Когда ты ведешь расследование и тебе на колени вдруг падают ценные сведения, то их уже нельзя игнорировать. Поэтому мы конечно же не обошли их вниманием, когда придумали план на следующий день после работы отправиться в Керри-Парк. Это можно было бы сделать первым же утром после посещения нами музыкального магазинчика, но Дэниэл предложил мне заранее предупредить дедушку, что я задержусь.
– Постарайся убедить его, что мне можно верить, а еще лучше вообще изобрази святым, – сказал он. – Я не хочу, чтобы он меня возненавидел.
Узнав, что Дэниэл переживает по поводу того, что о нем подумает какой-то старик, дедушка, вероятно, отнесся бы к нему благосклонно, но я ему ничего такого не сказала. Зато сказала тете Моне, когда зашла к ней на следующий день по дороге на работу. Она живет в крохотном старом кинотеатре в центре нашего города, который у нас совсем небольшой. Ее бабушка с дедушкой построили его в 30-х годах прошлого века, когда только переехали из Пуэрто-Рико. Впоследствии он стал первым на всем острове, где демонстрировалось звуковое кино. Тяга к зрелищам у семьи Ривера, по всей видимости, была в крови, потому что позже, когда мы уже жили над ресторанчиком, ее родители основали здесь кинотеатр под открытым небом.
Так или иначе, когда на острове появились кинозалы покрупнее, их детище стало специализироваться на артхаусе – в 1990-х годах, перед окончательным закрытием, там демонстрировались авторские картины. После маминой смерти тетя Мона переделала его в свою студию, а потом в итоге обустроила свой дом. На нем наверху до сих пор сохранилась вывеска с названием «РИВЕРА», и порой я помогала ей менять пластиковые буквы, когда ей хотелось сообщить о галерейных показах своих работ… или выкладывать из них неприличные ругательства, адресованные муниципальным властям, когда она приходила в ярость из-за рытвин на дорогах или строительства моста, нравившегося далеко не всем.
Я прошла мимо окна кассы под вывеской – с которого на меня глянула целая толпа картонных персонажей старых фильмов, раньше выставленных в вестибюле, – и позвонила в дверь. С двух стеклянных створок взирали броские рисованные лица. Имелось и объявление, сообщающее случайным туристам, что это частная собственность и ее владелица видит их на мониторе. Хотя это было неправдой.
Дверь распахнулась, и в нее высунулась ярко-розовая голова.
– А… это ты, радость моя!
– Что это? – спросила я, пытаясь разглядеть, во что это она вырядилась. – Принцесса Жвачка?

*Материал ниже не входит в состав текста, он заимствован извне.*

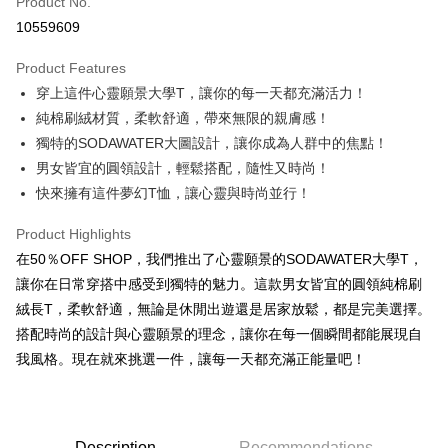
Product No.
Convenience Store Pickup and Pay
10559609
LINE Pay
Product Features
Apple Pay
穿上這件心靈願景大學T，讓你的每一天都充滿活力！
純棉刷絨材質，柔軟舒適，帶來無限的親膚感！
JKOPAY
獨特的SODAWATER大圖設計，讓你成為人群中的焦點！
Easy Wallet
男女皆宜的圓領設計，輕鬆搭配，隨性又時尚！
快來擁有這件夢幻T恤，讓心靈與時尚並行！
Google Pay
Plus Pay
Product Highlights
在50％OFF SHOP，我們推出了心靈願景的SODAWATER大學T，
OP Pay Later
讓你在日常穿搭中感受到獨特的魅力。這款男女皆宜的圓領純棉刷
More info
絨長T，柔軟舒適，無論是休閒出遊還是居家放鬆，都是完美選擇。
[Terms of Use for OP Pay Later]
AFTEE
搭配時尚的設計與心靈願景的理念，讓你在每一個瞬間都能展現自
1. This service is provided by Taiwan Mobile and is available for Taiwan
Mobile users without the need for additional applications.
More info
我風格。現在就來挑選一件，讓每一天都充滿正能量吧！
2. If you select OP Pay Later as your payment method, the system will
【About "AFTEE Buy Now Pay Later"】
automatically redirect you to the OP Pay Later transaction process upon
ATM Transfer
AFTEE Buy Now Pay Later is a payment method where you can "pay after
order placement. You will be required to verify your mobile number, select
receiving the goods." It makes your shopping experience simple,
the number of installments, and choose a payment due date. The
convenient, and secure!
Shipping Method
transaction will be deemed complete once payment is confirmed.
Description
Recommendations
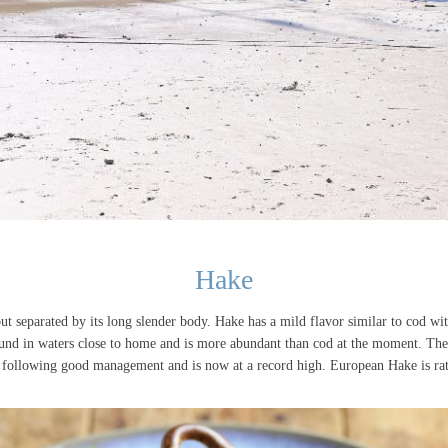
Hake
but separated by its long slender body. Hake has a mild flavor similar to cod w
und in waters close to home and is more abundant than cod at the moment. The
s following good management and is now at a record high. European Hake is ra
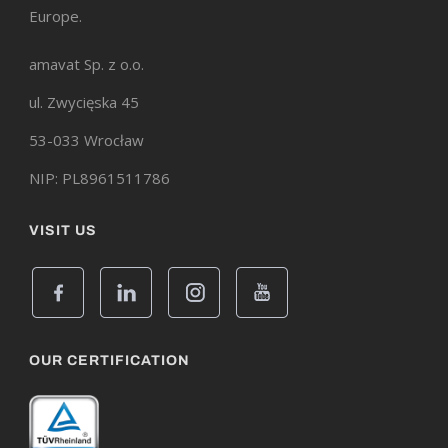
Europe.
amavat Sp. z o.o.
ul. Zwycięska 45
53-033 Wrocław
NIP: PL8961511786
VISIT US
OUR CERTIFICATION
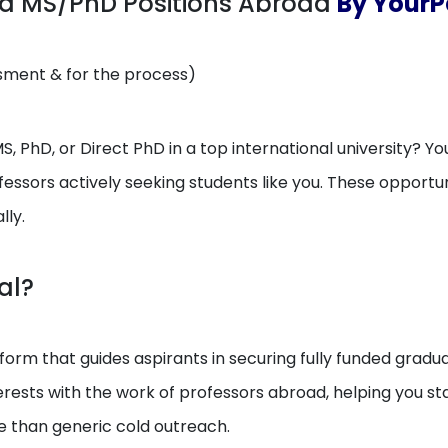
ed MS/PhD Positions Abroad
By YourPe
ssment & for the process)
, PhD, or Direct PhD in a top international university? You
essors actively seeking students like you. These opport
lly.
al?
orm that guides aspirants in securing fully funded gradua
erests with the work of professors abroad, helping you 
e than generic cold outreach.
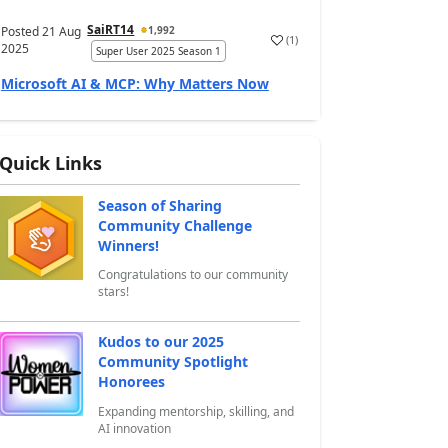
SaiRT14
Posted
21 Aug
1,992
(
1
)
a
2025
Super User 2025 Season 1
Microsoft AI & MCP: Why Matters Now
Quick Links
Season of Sharing
Community Challenge
Winners!
Congratulations to our community
stars!
Kudos to our 2025
Community Spotlight
Honorees
Expanding mentorship, skilling, and
AI innovation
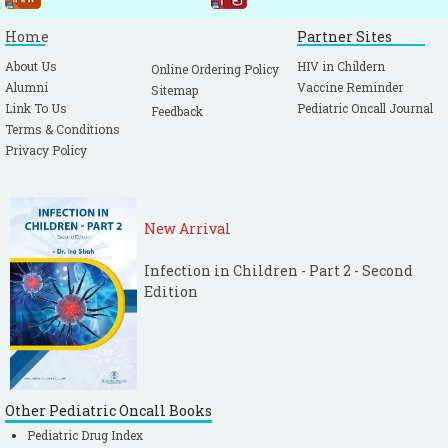
Home
Partner Sites
About Us
HIV in Childern
Online Ordering Policy
Alumni
Vaccine Reminder
Sitemap
Link To Us
Pediatric Oncall Journal
Feedback
Terms & Conditions
Privacy Policy
New Arrival
Infection in Children - Part 2 - Second
Edition
Other Pediatric Oncall Books
Pediatric Drug Index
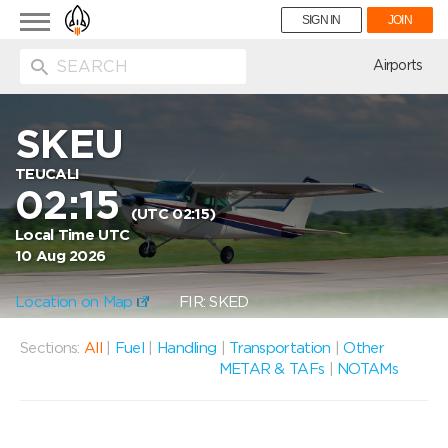
Toggle
SIGN IN
JOIN
navigation
ion
Airports
SKEU
TEUCALI
02:15
(UTC 02:15)
Local Time UTC
10 Aug 2026
Location on Map
FIR: SKED
Sections:
All
|
Fuel
|
Handling
|
Transportation
|
Other
METAR & TAFs
|
NOTAMs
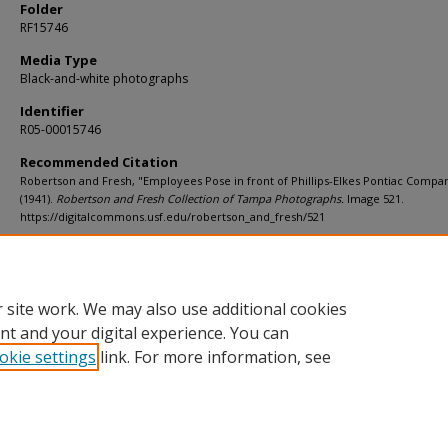
Folder
RF15746
Media Type
Black-and-white photographs
Identifier
R05-00015746
Recommended Citation
Robertson and Fresh, "Employees Pose in front of Phillips-Elkes Pontiac Compa
(1941).
Robertson and Fresh Collection of Tampa Photographs.
Image 521.
https://digitalcommons.usf.edu/robertson_and_fresh/521
Rights Statement
 site work. We may also use additional cookies
nt and your digital experience. You can
okie settings
link. For more information, see
Home
|
About
|
Help
|
My Account
|
Accessibility Statement
Privacy
Copyright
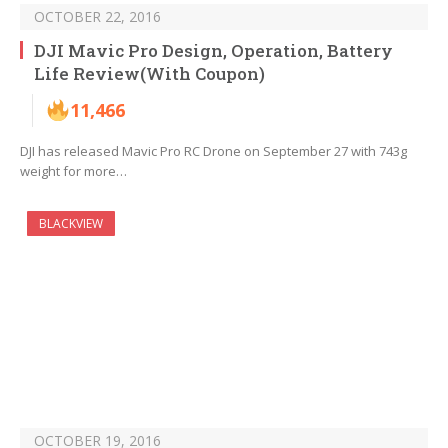
OCTOBER 22, 2016
DJI Mavic Pro Design, Operation, Battery
Life Review(With Coupon)
11,466
DJI has released Mavic Pro RC Drone on September 27 with 743g
weight for more…
BLACKVIEW
OCTOBER 19, 2016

– Медсестра Жвачка, – ответила она, продемонстрировала блестящий латексный халат и, соответственно, шапочку с сияющим на ней красным крестом.
У нее даже был беджик с именем – СЕСТРА МОНА.
Но несмотря на веселый костюм, выглядела она… обеспокоенной. Что-то явно было не так.
– Может, я не вовремя? Ты, случайно, не заболела?
– Да нет, просто хандра напала, – ответила она и высунула язык.
– Не знаю, поможет это или нет, но я к тебе не с пустыми руками, – сказала я и показала коробку из кондитерской под цвет ее парика, – миндальные круассаны у них закончились, но я купила апельсиновый и три
– Как же я тебя люблю, – вздохнула она, – прямо до безумия.
– Я знаю.
– Можно даже сказать
– Ой! – Теперь ее наряд обрел в моих глазах смысл. – Живот болит?
– В самую точку. Да. Я проснулась утром с менструальными коликами.
– Понятно, – пожаловалась я, – поскольку ночью у меня тоже начались месячные, твоя утроба, похоже, послала моей ультразвуковой сигнал, который слышат только летучие мыши.
– Знаешь, дорогуша, порой мне кажется, что моя утроба держит в узде весь этот остров. Заходи, давай перед моим уходом набьем себе брюхо.
Она еще шире распахнула дверь, впустила меня и тут же закрыла. Я прошла через вестибюль, уворачиваясь от разнобойной мебели и ее кота – внушительного, разбалованного донельзя перса по кличке Ца-Ца Габор, – и поставила кондитерскую коробу на пурпурный обеденный стол. Чуть дальше располагалась кухня. Когда-то под нее приспособили буфет кинотеатра, оставив аппарат для приготовления попкорна и стойку с газированной водой, которые, когда мне было двенадцать, казались просто потрясающими.